Struct google_api_proto::google::cloud::bigquery::v2::JobConfigurationLoad
source · pub struct JobConfigurationLoad {Show 35 fields
pub source_uris: Vec<String>,
pub file_set_spec_type: i32,
pub schema: Option<TableSchema>,
pub destination_table: Option<TableReference>,
pub destination_table_properties: Option<DestinationTableProperties>,
pub create_disposition: String,
pub write_disposition: String,
pub null_marker: Option<String>,
pub field_delimiter: String,
pub skip_leading_rows: Option<i32>,
pub encoding: String,
pub quote: Option<String>,
pub max_bad_records: Option<i32>,
pub allow_quoted_newlines: Option<bool>,
pub source_format: String,
pub allow_jagged_rows: Option<bool>,
pub ignore_unknown_values: Option<bool>,
pub projection_fields: Vec<String>,
pub autodetect: Option<bool>,
pub schema_update_options: Vec<String>,
pub time_partitioning: Option<TimePartitioning>,
pub range_partitioning: Option<RangePartitioning>,
pub clustering: Option<Clustering>,
pub destination_encryption_configuration: Option<EncryptionConfiguration>,
pub use_avro_logical_types: Option<bool>,
pub reference_file_schema_uri: Option<String>,
pub hive_partitioning_options: Option<HivePartitioningOptions>,
pub decimal_target_types: Vec<i32>,
pub json_extension: i32,
pub parquet_options: Option<ParquetOptions>,
pub preserve_ascii_control_characters: Option<bool>,
pub connection_properties: Vec<ConnectionProperty>,
pub create_session: Option<bool>,
pub column_name_character_map: i32,
pub copy_files_only: Option<bool>,
}
Expand description
JobConfigurationLoad contains the configuration properties for loading data into a destination table.
Fields§
§source_uris: Vec<String>
[Required] The fully-qualified URIs that point to your data in Google Cloud. For Google Cloud Storage URIs: Each URI can contain one ‘’ wildcard character and it must come after the ‘bucket’ name. Size limits related to load jobs apply to external data sources. For Google Cloud Bigtable URIs: Exactly one URI can be specified and it has be a fully specified and valid HTTPS URL for a Google Cloud Bigtable table. For Google Cloud Datastore backups: Exactly one URI can be specified. Also, the ‘’ wildcard character is not allowed.
file_set_spec_type: i32
Optional. Specifies how source URIs are interpreted for constructing the file set to load. By default, source URIs are expanded against the underlying storage. You can also specify manifest files to control how the file set is constructed. This option is only applicable to object storage systems.
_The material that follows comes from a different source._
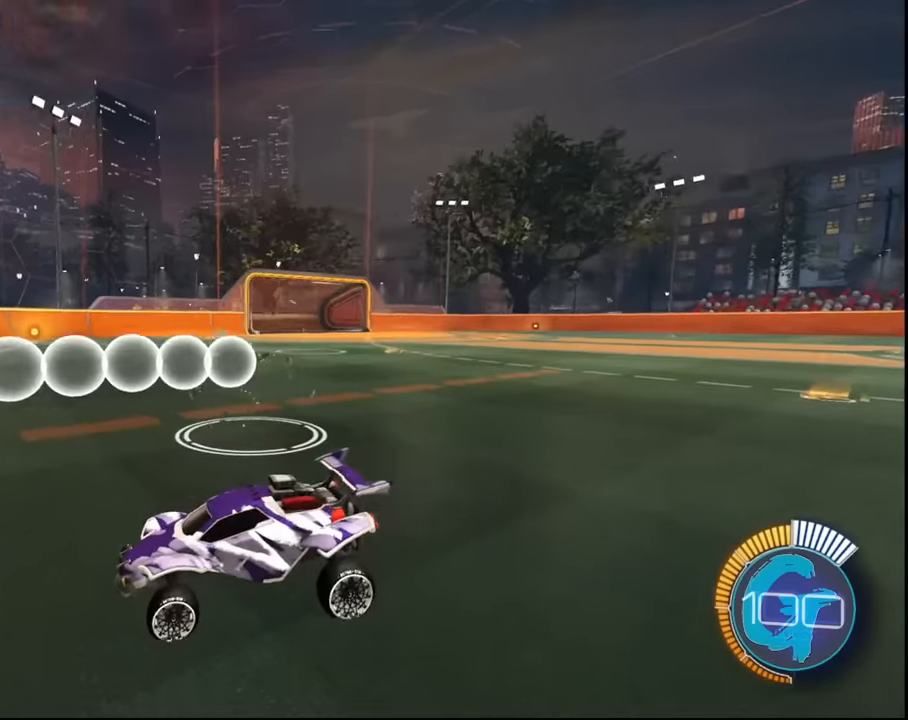
{"buttons": ["SQUARE", "R2"], "left_stick": "center", "right_stick": "center", "events": [[33, "R2", "down"], [167, "SQUARE", "down"], [167, "left_stick", "up-left"], [300, "left_stick", "center"], [367, "left_stick", "up-left"], [467, "left_stick", "center"]]}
schema: Option<TableSchema>
Optional. The schema for the destination table. The schema can be omitted if the destination table already exists, or if you’re loading data from Google Cloud Datastore.
destination_table: Option<TableReference>
[Required] The destination table to load the data into.
destination_table_properties: Option<DestinationTableProperties>
Optional. [Experimental] Properties with which to create the destination table if it is new.
create_disposition: String
Optional. Specifies whether the job is allowed to create new tables. The following values are supported:
- CREATE_IF_NEEDED: If the table does not exist, BigQuery creates the table.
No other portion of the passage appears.